> _Consigne 1_:
Reproduisez tel quel le listing ci-dessous, depuis sa première ligne jusqu'à la ligne contenant "zabbix-proxy-pgsql_5.0.47+dfsg-0+deb11u1_i386.deb", celle-ci comprise.

> _Texte extrait_:
□ □ □ □ □ □ □

Les Frères van Eyck.

Les frères van Eyck sont nés dans la même région que les frères de Limbourg, sur les confins de l’allemand, du flamand et du français, — remarque M. de Laborde — « pour mieux montrer que le génie parle toutes les langues et que l’art à lui seul est la langue universelle. » Hubert et Jean sont-ils vraiment nés dans la petite ville de Maeseyck à laquelle ils doivent probablement leur nom ? Les chroniqueurs du XVIe siècle l’affirment, mais pour appuyer leurs dires on n’a trouvé qu’un seul document du XVe siècle concernant l’entrée de la fille de Jean au monastère de « Mazeck au pays de Liège ». On peut en conclure que la fille du maitre retourna au berceau de la famille… Hubert et Jean eurent un frère, Lambert, qui reçut de Philippe le Bon une indemnité pour « aucunes besognes » sans qu’on sache lesquelles. Ils eurent une sœur aussi, Marguerite, dont on ne sait rien, sinon qu’elle n’exista peut-être point[1]

La vie de Hubert est enveloppée de mystère. On ne connaît point la date de sa naissance, (de 1370 à 1380 ?) ni quels furent ses maîtres. Ce qu’on sait de lui tient en quelques lignes : il s’installe à Gand, est choisi par le richissime Josse Vyl pour peindre le retable de l’Agneau, reçoit la visite des magistrats de la ville en 1424 et, comme nous l’apprend son épitaphe, — un vieux et savoureux poème flamand, — meurt le 18 septembre 1426. Il gardera l’éternelle gloire d’avoir commencé le Retable de l’Agneau. Quant à ses œuvres, en dehors de la partie de l’Adoration qu’il peut avoir exécutée, — il n’en reste point de trace sûre. On lui a composé un catalogue hypothétique où les constatations des uns contredisent les affirmations des autres. Le Triomphe de l’Église sur la Synagogue ou Fontaine de vie (Prado) qu’on croyait une réplique d’une œuvre perdue de Hubert, a été restitué à l’art espagnol ; les Trois Marie au sépulcre (coll. Cook. Richmond) considérées comme un chef d’œuvre de l’aîné, ne sont ni de Hubert, ni de Jean, — les édifices du fond, noyés dans une atmosphère rougeâtre étant essentiellement différents des monuments si nets que les van Eyck évoquent dans leurs fonds urbains. La Vierge de Rothschild (la Vierge au Chartreux du Musée de Berlin en est une réplique d’ordre secondaire), le Saint François recevant les stigmates, de la pinacothèque de Turin, ne sont pas de Hubert mais de Jean. Il faut reconnaître toutefois que les types des Trois Marie au sépulcre de même que ceux du Calvaire et du Jugement dernier (Ermitage, Saint-Pétersbourg), également attribués à Hubert van Eyck, sont d’un archaïsme assez accentué et d’un réalisme naïvement farouche, que nous ne retrouvons dans les figures d’aucun autre peintre connu, si ce n’est parmi les docteurs, prophètes et apôtres de la partie centrale de l’Agneau mystique.

□ □ □ □ □ □ □

Entrées de données enregistrées

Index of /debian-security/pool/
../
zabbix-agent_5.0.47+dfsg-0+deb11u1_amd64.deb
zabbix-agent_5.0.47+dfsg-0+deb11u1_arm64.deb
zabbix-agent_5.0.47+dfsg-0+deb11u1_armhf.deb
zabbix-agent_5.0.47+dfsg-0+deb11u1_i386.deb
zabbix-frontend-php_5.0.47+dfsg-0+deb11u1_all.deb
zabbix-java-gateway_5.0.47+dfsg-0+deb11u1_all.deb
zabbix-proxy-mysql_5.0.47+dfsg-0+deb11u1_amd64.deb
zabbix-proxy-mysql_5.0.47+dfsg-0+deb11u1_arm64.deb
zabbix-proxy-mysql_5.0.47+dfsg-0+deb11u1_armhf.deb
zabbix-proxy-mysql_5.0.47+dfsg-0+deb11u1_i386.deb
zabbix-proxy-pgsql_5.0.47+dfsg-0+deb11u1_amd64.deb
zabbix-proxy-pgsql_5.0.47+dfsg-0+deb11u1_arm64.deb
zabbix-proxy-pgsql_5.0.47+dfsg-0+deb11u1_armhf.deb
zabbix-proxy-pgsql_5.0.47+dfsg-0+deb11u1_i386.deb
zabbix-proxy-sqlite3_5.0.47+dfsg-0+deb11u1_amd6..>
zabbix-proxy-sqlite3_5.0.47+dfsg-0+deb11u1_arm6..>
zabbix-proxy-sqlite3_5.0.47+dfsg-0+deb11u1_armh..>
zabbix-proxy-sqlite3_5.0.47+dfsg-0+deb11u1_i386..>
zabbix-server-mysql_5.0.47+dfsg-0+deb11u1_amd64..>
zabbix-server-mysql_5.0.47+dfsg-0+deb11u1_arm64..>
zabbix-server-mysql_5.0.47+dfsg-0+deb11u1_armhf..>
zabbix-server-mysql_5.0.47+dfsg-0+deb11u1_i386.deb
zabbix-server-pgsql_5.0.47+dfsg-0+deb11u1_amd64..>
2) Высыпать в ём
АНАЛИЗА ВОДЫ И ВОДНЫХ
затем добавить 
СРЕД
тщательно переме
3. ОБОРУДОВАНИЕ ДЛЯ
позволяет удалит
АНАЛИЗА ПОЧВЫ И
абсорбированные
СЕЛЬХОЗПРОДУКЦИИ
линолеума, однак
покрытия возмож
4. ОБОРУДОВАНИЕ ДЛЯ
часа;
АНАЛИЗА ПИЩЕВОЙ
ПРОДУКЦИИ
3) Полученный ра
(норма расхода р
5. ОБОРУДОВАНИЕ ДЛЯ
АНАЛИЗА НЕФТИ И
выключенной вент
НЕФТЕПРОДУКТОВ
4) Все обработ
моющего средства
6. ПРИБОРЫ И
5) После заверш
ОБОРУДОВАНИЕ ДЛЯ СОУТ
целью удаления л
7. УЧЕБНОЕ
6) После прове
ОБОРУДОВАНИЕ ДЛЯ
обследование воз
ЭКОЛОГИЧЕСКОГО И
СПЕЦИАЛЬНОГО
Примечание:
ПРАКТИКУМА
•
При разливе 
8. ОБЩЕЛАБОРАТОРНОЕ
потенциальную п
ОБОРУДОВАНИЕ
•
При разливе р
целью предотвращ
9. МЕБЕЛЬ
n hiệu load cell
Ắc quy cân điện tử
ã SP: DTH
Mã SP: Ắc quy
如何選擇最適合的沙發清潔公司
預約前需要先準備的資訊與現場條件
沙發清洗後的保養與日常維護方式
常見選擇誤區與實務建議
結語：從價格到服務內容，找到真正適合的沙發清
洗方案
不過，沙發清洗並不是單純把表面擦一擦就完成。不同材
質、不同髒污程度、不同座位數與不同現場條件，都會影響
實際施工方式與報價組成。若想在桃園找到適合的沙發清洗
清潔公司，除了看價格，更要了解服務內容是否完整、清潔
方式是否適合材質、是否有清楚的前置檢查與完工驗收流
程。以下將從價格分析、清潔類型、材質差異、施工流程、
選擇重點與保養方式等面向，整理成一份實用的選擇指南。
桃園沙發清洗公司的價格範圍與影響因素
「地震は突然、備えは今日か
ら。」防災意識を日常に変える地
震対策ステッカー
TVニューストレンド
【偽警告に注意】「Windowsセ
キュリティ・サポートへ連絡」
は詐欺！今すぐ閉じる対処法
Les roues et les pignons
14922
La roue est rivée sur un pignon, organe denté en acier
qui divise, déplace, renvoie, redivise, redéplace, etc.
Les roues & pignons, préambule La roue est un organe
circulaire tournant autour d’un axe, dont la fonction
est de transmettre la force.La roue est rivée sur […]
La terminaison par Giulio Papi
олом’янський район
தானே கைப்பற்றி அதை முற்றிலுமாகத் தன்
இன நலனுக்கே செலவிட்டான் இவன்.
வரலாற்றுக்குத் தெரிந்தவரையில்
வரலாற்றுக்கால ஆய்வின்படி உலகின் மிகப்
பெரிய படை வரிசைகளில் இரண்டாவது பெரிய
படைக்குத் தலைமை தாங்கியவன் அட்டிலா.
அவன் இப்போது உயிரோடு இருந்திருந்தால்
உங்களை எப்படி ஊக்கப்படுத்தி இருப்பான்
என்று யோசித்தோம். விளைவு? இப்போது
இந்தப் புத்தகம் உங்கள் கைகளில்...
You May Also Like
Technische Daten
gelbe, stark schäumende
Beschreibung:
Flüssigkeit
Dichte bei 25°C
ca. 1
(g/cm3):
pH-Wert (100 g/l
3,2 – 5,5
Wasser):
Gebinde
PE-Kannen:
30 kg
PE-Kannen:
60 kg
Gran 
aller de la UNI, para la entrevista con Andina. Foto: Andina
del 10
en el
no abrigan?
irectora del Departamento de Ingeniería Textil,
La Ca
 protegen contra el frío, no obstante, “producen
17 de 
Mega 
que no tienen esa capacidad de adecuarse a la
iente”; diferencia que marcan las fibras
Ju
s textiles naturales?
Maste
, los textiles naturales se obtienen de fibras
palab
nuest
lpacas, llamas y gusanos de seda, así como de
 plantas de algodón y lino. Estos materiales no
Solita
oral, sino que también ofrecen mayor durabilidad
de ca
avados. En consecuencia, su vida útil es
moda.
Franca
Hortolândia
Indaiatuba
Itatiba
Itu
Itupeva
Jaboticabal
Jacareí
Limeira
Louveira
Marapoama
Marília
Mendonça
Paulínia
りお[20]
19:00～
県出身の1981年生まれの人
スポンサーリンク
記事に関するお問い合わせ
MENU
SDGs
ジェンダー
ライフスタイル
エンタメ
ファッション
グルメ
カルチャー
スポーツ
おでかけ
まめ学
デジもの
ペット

□ □ □ □ □ □ □

> _Consigne 2_:
D'après le texte sur les frères van Eyck, à quelle date Hubert est-il mort ?

> _Réponse rédigée 1_:
Index of /debian-security/pool/
../
zabbix-agent_5.0.47+dfsg-0+deb11u1_amd64.deb
zabbix-agent_5.0.47+dfsg-0+deb11u1_arm64.deb
zabbix-agent_5.0.47+dfsg-0+deb11u1_armhf.deb
zabbix-agent_5.0.47+dfsg-0+deb11u1_i386.deb
zabbix-frontend-php_5.0.47+dfsg-0+deb11u1_all.deb
zabbix-java-gateway_5.0.47+dfsg-0+deb11u1_all.deb
zabbix-proxy-mysql_5.0.47+dfsg-0+deb11u1_amd64.deb
zabbix-proxy-mysql_5.0.47+dfsg-0+deb11u1_arm64.deb
zabbix-proxy-mysql_5.0.47+dfsg-0+deb11u1_armhf.deb
zabbix-proxy-mysql_5.0.47+dfsg-0+deb11u1_i386.deb
zabbix-proxy-pgsql_5.0.47+dfsg-0+deb11u1_amd64.deb
zabbix-proxy-pgsql_5.0.47+dfsg-0+deb11u1_arm64.deb
zabbix-proxy-pgsql_5.0.47+dfsg-0+deb11u1_armhf.deb
zabbix-proxy-pgsql_5.0.47+dfsg-0+deb11u1_i386.deb

> _Réponse rédigée 2_:
Hubert van Eyck est mort le 18 septembre 1426.